Dysfunction in the mesocortical pathway, connecting the ventral tegmental area (VTA) to the prefrontal cortex, has been implicated in chronic pain. While extensive research has focused on the role of dopamine, the contribution of glutamatergic signaling in pain modulation remains unknown. Using in vivo calcium imaging, we observe diminished VTA glutamatergic activity targeting the prelimbic cortex (PL) in a mouse model of neuropathic pain. Optogenetic activation of VTA glutamatergic terminals in the PL alleviates neuropathic pain, whereas inhibiting these terminals in naïve mice induces pain-like responses. Importantly, this pain-modulating effect is independent of dopamine co-release, as demonstrated by CRISPR/Cas9-mediated gene deletion. Furthermore, we show that VTA neurons primarily project to excitatory neurons in the PL, and their activation restores PL outputs to the anterior cingulate cortex, a key region involved in pain processing. These findings reveal a distinct mesocortical glutamatergic pathway that critically modulates neuropathic pain independent of dopamine signaling.

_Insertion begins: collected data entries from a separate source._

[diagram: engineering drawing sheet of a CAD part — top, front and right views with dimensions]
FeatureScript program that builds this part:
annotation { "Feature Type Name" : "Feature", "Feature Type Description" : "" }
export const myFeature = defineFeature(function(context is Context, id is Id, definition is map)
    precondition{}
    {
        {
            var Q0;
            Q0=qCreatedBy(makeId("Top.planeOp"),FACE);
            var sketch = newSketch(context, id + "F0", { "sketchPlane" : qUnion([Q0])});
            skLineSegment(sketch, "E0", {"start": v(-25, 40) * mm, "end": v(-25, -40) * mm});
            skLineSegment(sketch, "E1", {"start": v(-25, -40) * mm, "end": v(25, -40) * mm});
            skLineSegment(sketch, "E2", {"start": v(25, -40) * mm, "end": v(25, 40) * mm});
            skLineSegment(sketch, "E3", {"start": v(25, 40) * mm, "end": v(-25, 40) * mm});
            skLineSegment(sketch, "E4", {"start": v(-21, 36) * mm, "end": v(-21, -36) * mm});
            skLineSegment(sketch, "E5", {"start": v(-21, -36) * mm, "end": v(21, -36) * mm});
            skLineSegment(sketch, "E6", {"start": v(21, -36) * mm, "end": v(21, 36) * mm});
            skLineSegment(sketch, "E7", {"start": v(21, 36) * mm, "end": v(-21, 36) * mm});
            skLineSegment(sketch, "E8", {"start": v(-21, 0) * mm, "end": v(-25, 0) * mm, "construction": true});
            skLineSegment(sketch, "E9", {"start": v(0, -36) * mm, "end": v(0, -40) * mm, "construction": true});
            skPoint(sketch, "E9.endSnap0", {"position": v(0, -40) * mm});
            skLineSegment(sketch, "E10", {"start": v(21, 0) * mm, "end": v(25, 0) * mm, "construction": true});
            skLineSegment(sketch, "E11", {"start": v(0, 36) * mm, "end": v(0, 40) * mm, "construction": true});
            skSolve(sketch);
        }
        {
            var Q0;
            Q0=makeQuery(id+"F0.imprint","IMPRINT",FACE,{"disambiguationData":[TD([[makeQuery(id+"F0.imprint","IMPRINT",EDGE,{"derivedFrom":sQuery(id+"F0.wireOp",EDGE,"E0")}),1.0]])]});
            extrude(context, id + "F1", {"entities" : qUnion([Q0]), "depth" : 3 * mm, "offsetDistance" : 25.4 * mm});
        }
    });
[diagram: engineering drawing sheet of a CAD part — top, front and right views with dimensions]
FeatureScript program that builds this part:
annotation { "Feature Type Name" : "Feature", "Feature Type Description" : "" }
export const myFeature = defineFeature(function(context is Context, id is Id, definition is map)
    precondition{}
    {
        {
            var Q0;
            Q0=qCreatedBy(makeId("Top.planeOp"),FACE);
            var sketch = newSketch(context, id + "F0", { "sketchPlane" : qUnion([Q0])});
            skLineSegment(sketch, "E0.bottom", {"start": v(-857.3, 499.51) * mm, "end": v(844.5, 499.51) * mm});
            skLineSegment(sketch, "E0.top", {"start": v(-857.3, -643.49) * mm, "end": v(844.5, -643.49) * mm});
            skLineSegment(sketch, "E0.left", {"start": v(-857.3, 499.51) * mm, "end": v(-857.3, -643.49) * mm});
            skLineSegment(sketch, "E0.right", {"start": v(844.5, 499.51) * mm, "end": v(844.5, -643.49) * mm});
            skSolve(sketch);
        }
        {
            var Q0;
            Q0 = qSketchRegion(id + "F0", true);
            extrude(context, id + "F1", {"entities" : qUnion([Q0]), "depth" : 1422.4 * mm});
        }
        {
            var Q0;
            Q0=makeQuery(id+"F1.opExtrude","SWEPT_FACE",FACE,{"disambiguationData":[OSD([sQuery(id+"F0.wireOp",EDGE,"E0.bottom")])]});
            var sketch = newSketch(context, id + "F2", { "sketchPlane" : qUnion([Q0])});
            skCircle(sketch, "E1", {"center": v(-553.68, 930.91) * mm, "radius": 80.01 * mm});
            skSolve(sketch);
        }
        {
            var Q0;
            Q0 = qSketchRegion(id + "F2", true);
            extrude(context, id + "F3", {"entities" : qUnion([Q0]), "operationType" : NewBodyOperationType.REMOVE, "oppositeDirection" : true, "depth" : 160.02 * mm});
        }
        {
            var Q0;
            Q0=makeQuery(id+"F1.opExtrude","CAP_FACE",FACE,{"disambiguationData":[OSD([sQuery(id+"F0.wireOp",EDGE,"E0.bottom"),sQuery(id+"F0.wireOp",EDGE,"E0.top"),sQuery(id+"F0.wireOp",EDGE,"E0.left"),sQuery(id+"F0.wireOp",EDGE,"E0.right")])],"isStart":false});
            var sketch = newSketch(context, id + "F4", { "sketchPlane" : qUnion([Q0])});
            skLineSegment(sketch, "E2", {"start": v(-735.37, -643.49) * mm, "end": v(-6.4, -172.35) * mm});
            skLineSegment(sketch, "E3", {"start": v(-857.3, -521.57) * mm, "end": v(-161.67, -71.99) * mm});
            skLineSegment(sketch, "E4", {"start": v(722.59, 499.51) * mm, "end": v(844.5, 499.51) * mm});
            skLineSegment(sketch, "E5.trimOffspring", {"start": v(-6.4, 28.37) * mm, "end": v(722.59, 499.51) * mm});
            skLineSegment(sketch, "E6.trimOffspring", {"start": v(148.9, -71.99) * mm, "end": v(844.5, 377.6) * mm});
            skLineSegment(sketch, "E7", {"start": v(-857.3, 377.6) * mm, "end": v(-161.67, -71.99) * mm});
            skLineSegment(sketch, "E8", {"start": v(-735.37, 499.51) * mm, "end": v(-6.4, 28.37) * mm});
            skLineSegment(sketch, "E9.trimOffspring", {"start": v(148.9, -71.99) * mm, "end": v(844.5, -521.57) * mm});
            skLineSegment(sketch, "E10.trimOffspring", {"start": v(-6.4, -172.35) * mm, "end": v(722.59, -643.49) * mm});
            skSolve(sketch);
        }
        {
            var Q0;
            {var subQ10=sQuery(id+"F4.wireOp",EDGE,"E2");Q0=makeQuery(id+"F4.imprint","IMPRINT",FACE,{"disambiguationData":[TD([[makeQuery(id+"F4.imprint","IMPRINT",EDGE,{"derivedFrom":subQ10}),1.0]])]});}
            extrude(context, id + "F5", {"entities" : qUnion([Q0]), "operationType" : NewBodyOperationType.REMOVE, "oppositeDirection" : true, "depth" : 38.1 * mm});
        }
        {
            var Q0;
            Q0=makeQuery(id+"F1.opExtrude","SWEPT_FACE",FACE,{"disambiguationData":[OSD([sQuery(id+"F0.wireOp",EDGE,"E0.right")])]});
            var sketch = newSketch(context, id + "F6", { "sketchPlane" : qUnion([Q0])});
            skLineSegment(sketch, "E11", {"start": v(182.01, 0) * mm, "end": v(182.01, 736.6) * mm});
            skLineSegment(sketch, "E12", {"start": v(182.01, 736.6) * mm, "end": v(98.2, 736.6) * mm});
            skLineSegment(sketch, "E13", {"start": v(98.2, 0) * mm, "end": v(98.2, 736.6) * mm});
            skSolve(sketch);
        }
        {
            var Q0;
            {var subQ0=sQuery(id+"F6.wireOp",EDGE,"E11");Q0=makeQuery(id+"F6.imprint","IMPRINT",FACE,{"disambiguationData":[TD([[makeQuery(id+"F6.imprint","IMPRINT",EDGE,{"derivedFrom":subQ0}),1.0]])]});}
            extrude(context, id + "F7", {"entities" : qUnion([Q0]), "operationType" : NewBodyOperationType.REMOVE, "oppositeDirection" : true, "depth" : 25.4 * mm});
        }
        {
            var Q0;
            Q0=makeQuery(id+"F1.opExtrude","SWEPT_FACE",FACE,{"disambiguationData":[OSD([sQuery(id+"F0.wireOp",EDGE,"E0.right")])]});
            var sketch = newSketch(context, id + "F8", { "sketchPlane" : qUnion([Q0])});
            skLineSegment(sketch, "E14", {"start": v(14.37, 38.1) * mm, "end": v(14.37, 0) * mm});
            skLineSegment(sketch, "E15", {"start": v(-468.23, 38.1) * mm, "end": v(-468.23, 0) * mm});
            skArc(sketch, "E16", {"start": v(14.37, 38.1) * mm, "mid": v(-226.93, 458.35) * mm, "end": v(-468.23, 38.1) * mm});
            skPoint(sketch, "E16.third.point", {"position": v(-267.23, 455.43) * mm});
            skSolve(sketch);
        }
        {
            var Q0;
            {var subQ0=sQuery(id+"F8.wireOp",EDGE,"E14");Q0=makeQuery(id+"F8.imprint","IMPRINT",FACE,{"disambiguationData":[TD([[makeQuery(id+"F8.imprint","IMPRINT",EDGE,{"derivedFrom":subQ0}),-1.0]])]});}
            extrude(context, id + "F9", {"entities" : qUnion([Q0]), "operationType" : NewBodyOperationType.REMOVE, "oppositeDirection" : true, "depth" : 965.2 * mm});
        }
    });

连接腹侧被盖区 (VTA) 和前额皮质的中皮质通路功能障碍与慢性疼痛有关。虽然广泛的研究集中在多巴胺的作用上，但谷氨酸信号在疼痛调节中的贡献仍然未知。使用体内钙成像，我们观察到神经性疼痛小鼠模型中针对前边缘皮层 (PL) 的 VTA 谷氨酸能活性减弱。 PL 中 VTA 谷氨酸能末端的光遗传学激活可减轻神经性疼痛，而在幼鼠中抑制这些末端会诱导疼痛样反应。重要的是，正如 CRISPR/Cas9 介导的基因删除所证明的那样，这种疼痛调节作用独立于多巴胺的共同释放。此外，我们发现 VTA 神经元主要投射到 PL 中的兴奋性神经元，并且它们的激活恢复了 PL 输出到前扣带皮层（参与疼痛处理的关键区域）。这些发现揭示了一种独特的中皮质谷氨酸能通路，该通路可以独立于多巴胺信号传导来关键地调节神经性疼痛。